昔はよく「第2戦が大事だ」と言われていましたが、実際やっている選手からすれば、やはり「第1戦が大事」ではないかと思います。周囲は「第1戦はデータ収集」と言いますが、選手にそんな余裕はありません。

──92年のヤクルトとの日本シリーズで印象的なシーンは第7戦、1対1で迎えた7回裏一死満塁。代打・杉浦選手の一、二塁間のゴロを辻さんが捕球してバックホーム。三塁走者の広沢克実選手は本塁フォースアウトになりました。

とにかく1点もやれない状況なので、前身守備を敷いて、自分のところに打球が飛んできたら、まず本塁でアウトをとる。たとえ際どいタイミングであろうとバックホームする気持ちでした。バットが折れたので、打球は弱かったんです。強い打球だったらもっと簡単に処理できたと思うんですけど、そんなに速くなかった。

──あの場面、辻さんはワンバウンドで打球を捕って、そのまま左回転してバックホームし、広沢さんを本塁で封殺しました。ただ伊東勤捕手がジャンプで捕球したように、送球は高かった。のちに古田敦也さん(ヤクルト)は「辻さんほどの名手であれば、もっと低く投げなければいけなかった」と語っておられました。

一瞬迷ったのは、私の左側に飛んだ打球に対して、無理して正面に入れば左回転しなくても投げられるかなと。
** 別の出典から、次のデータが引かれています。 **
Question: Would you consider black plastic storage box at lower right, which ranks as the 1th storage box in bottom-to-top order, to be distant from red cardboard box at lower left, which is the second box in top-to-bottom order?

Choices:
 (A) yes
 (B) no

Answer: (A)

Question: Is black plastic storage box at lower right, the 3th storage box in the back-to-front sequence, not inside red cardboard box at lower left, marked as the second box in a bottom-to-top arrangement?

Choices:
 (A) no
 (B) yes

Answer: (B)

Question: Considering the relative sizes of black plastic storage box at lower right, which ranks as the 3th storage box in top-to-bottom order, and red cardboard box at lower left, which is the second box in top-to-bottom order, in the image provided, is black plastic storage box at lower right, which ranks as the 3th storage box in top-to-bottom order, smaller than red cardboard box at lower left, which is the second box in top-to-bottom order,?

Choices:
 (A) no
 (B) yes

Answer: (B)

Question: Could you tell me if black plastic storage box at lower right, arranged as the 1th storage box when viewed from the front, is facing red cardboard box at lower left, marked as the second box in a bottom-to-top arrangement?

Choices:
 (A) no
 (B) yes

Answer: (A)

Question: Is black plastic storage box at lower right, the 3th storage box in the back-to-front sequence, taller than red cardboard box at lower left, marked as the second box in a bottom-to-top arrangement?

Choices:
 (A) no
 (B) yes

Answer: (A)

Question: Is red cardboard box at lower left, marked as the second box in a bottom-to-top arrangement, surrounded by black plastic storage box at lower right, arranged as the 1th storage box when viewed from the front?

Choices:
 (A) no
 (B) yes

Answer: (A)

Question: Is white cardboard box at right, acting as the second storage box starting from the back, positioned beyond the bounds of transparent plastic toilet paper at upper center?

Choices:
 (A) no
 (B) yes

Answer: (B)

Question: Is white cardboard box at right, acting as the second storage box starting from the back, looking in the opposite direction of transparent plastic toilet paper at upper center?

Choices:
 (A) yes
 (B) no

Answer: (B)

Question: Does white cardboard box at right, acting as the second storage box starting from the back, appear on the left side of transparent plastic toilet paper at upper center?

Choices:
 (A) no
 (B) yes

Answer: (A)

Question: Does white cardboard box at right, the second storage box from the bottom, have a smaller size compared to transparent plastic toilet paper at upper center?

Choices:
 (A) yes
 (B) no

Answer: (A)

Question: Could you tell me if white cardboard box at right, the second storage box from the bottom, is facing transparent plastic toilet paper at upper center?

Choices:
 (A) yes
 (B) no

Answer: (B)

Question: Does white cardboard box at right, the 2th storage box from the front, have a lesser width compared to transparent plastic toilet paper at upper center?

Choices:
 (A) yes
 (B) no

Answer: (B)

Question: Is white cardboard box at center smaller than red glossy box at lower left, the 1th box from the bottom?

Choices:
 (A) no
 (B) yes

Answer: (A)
中途半端に合わせたらファンブルしやすいんです。だから瞬間的に打球に合わせて、左回りで本塁に投げようと思いました。

──一塁走者が、打球を捕って送球しようとする辻さんにかぶりました。

そのあたりは気にしまいと。打球を捕った勢いで左に360度回転してバックホーム。「だいたい、ここらへんだな」という感覚で投げた送球が少し高く逸れてしまって、一瞬「あっ!」と思いました。フォースアウトの状況なので、本塁ベースを踏めばアウトですが、伊東がジャンプして捕球......三塁走者の広沢が滑り込んだところに着地し、結果としてブロックした形になってアウトになりました。

【ギャンブルスタートが誕生】 ──一死満塁で三塁走者が気をつけないといけないのは、ライナーで戻れずにダブルプレーです。あの場面、広沢選手は打球が地面に着いてからスタートしましたが、セオリーとしては間違っていません。

あの状況はワンアウトでしたし、攻撃側からすれば一か八かの本塁突入はできない。打者がアウトでもツーアウトで、まだチャンスはあるわけですから。

──野村監督はあの教訓から、どうしても1点がほしい時は一か八かのスタートをきる"ギャンブルスタート"を編み出しました。投球がバットに当たった瞬間にスタートし、ライナーゲッツーはOKだと。いずれにせよ、辻さんの好捕・好返球が野球史を変えるきっかけになったわけです。

翌93年の日本シリーズはセンター飯田哲也のバックホーム、潮崎のシンカーを覚えた高津臣吾が守護神となって、西武を破りヤクルトが日本一になりました。この2年間の日本シリーズは、どちらに転ぶのかわからない展開で、野球の醍醐味が詰まった戦いでした。ヤクルトにとっても意義のある日本シリーズになったと思いますが、まさか96年からヤクルトでプレーするとは想像もできませんでした。